**** DATA FOR THIS EXERCISE
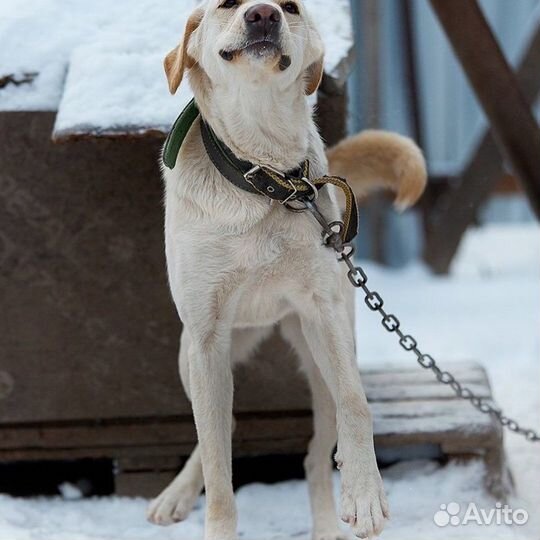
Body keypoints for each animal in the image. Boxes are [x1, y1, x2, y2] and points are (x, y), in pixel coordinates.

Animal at [147, 2, 426, 536]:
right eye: (226, 5)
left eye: (290, 7)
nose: (263, 14)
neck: (264, 177)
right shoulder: (206, 337)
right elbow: (218, 475)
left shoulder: (323, 313)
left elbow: (357, 404)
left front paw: (366, 494)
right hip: (191, 356)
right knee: (218, 433)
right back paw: (177, 494)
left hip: (317, 355)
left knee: (316, 457)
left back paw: (328, 522)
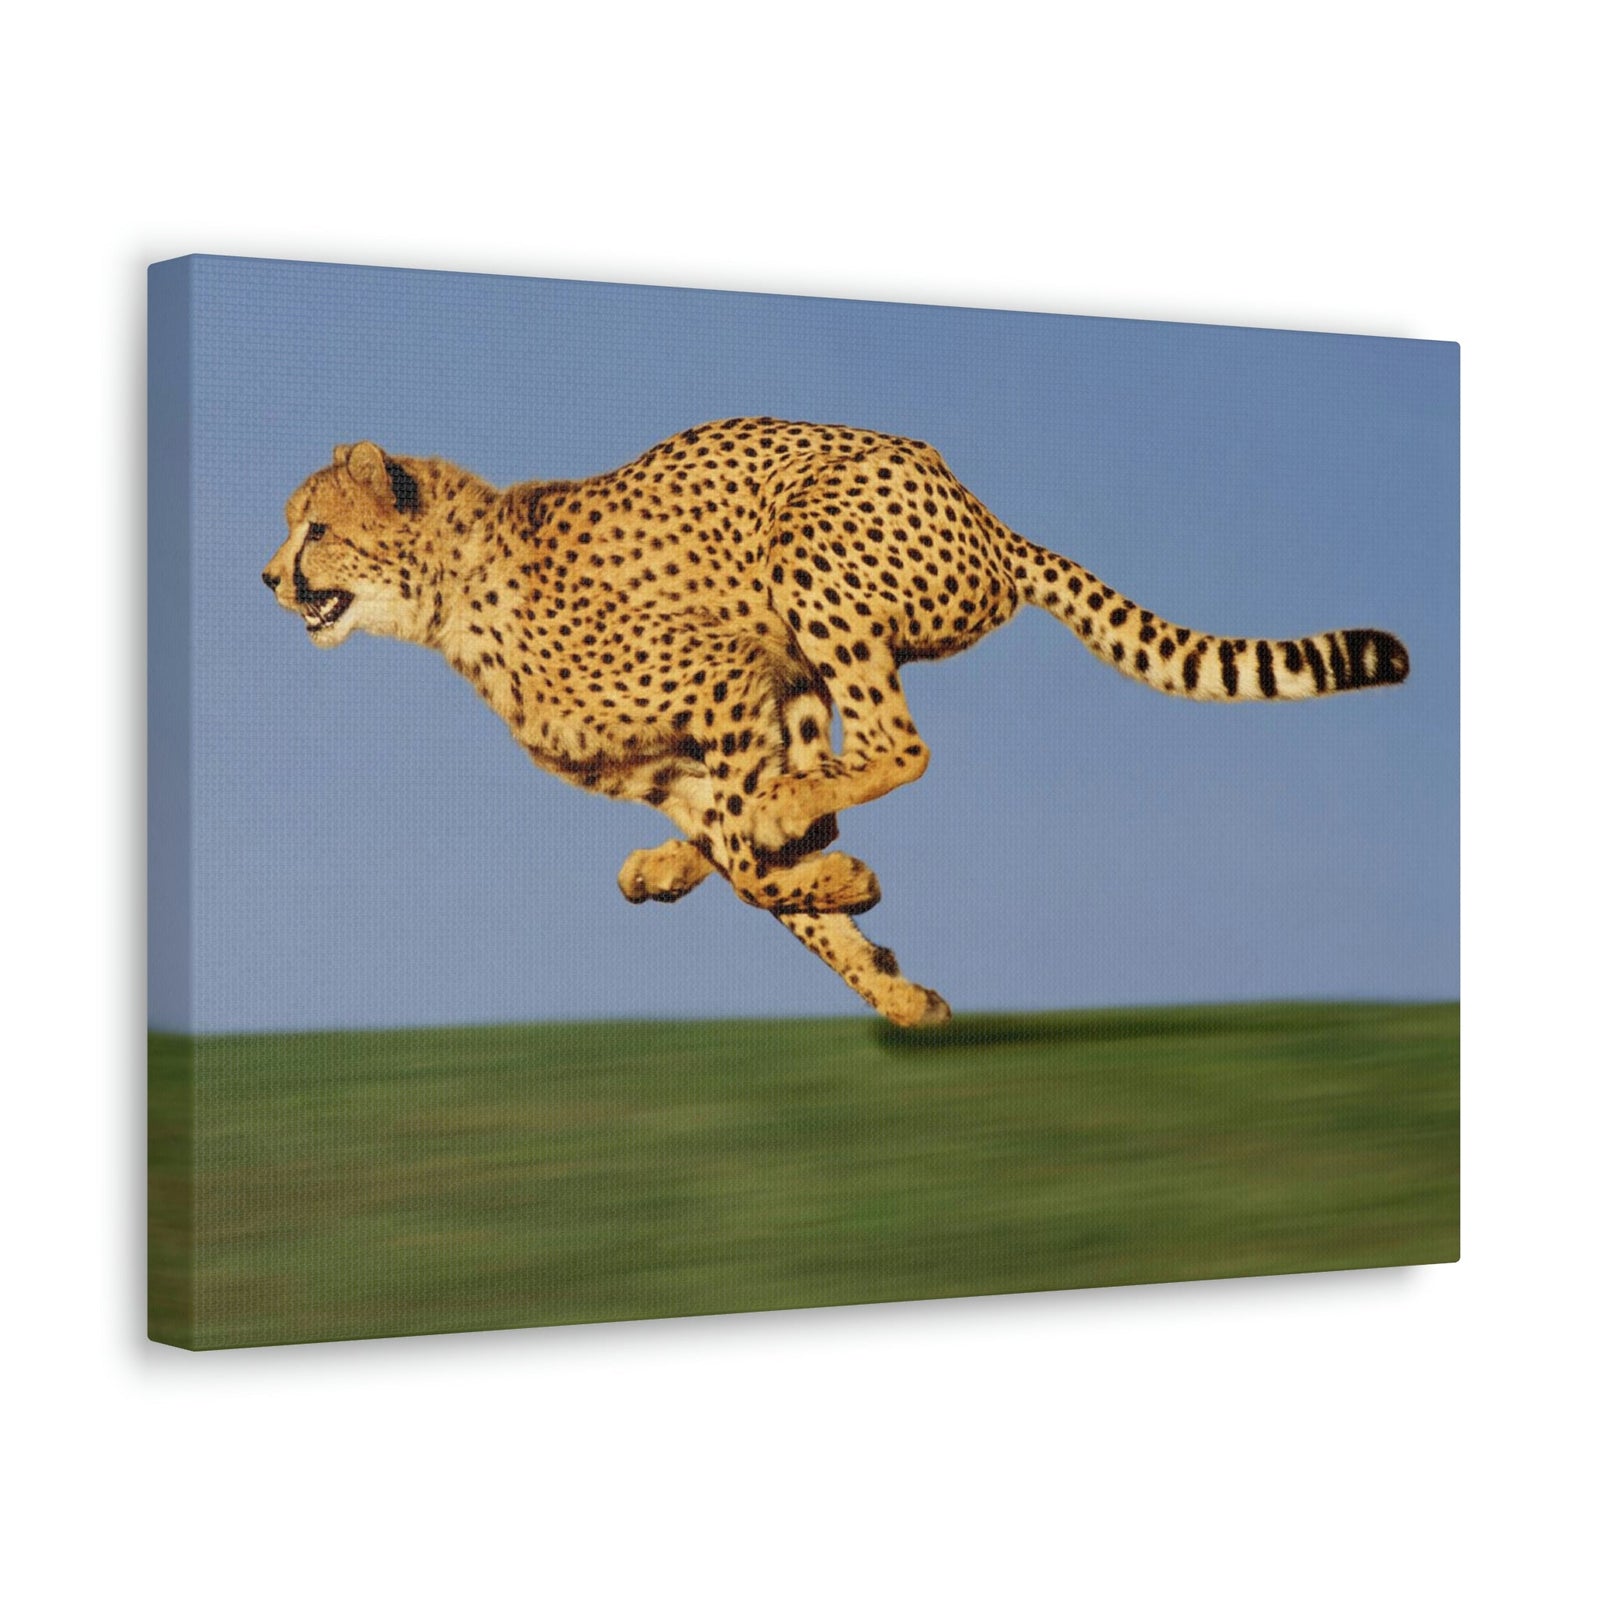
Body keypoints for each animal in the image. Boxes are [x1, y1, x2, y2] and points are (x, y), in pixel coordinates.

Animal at [263, 418, 1409, 1027]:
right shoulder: (684, 757)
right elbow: (757, 872)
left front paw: (850, 897)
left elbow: (760, 864)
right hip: (802, 669)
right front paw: (895, 991)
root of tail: (986, 515)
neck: (452, 596)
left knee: (895, 746)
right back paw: (676, 865)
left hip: (805, 551)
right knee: (817, 782)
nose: (269, 578)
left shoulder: (721, 678)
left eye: (315, 528)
********
● **WORK INSTRUCTION**
In the copy, every entry appears exactly as written above and no picture appears.

● **ANSWER SPACE**
Body keypoints for each animal in the image. Boxes are [x1, y1, x2, y2] and points are (x, y), in pixel coordinates.

Animal at [147, 2, 426, 536]:
right eye: (226, 5)
left eye: (290, 7)
nose: (263, 14)
neck: (264, 177)
right shoulder: (206, 337)
right elbow: (218, 475)
left shoulder: (323, 313)
left elbow: (357, 404)
left front paw: (366, 494)
right hip: (191, 356)
right knee: (218, 433)
right back paw: (177, 494)
left hip: (317, 355)
left knee: (316, 457)
left back paw: (328, 522)
Body keypoints for each animal in the image. Boxes are [x1, y1, x2, y2] and points are (x, y), in pixel coordinates.

Animal at [263, 418, 1409, 1027]:
right shoulder: (684, 757)
right elbow: (757, 872)
left front paw: (850, 897)
left elbow: (760, 864)
right hip: (802, 669)
right front paw: (895, 991)
root of tail: (986, 515)
neck: (452, 596)
left knee: (895, 746)
right back paw: (676, 865)
left hip: (805, 551)
right knee: (817, 782)
nose: (269, 578)
left shoulder: (721, 678)
left eye: (315, 528)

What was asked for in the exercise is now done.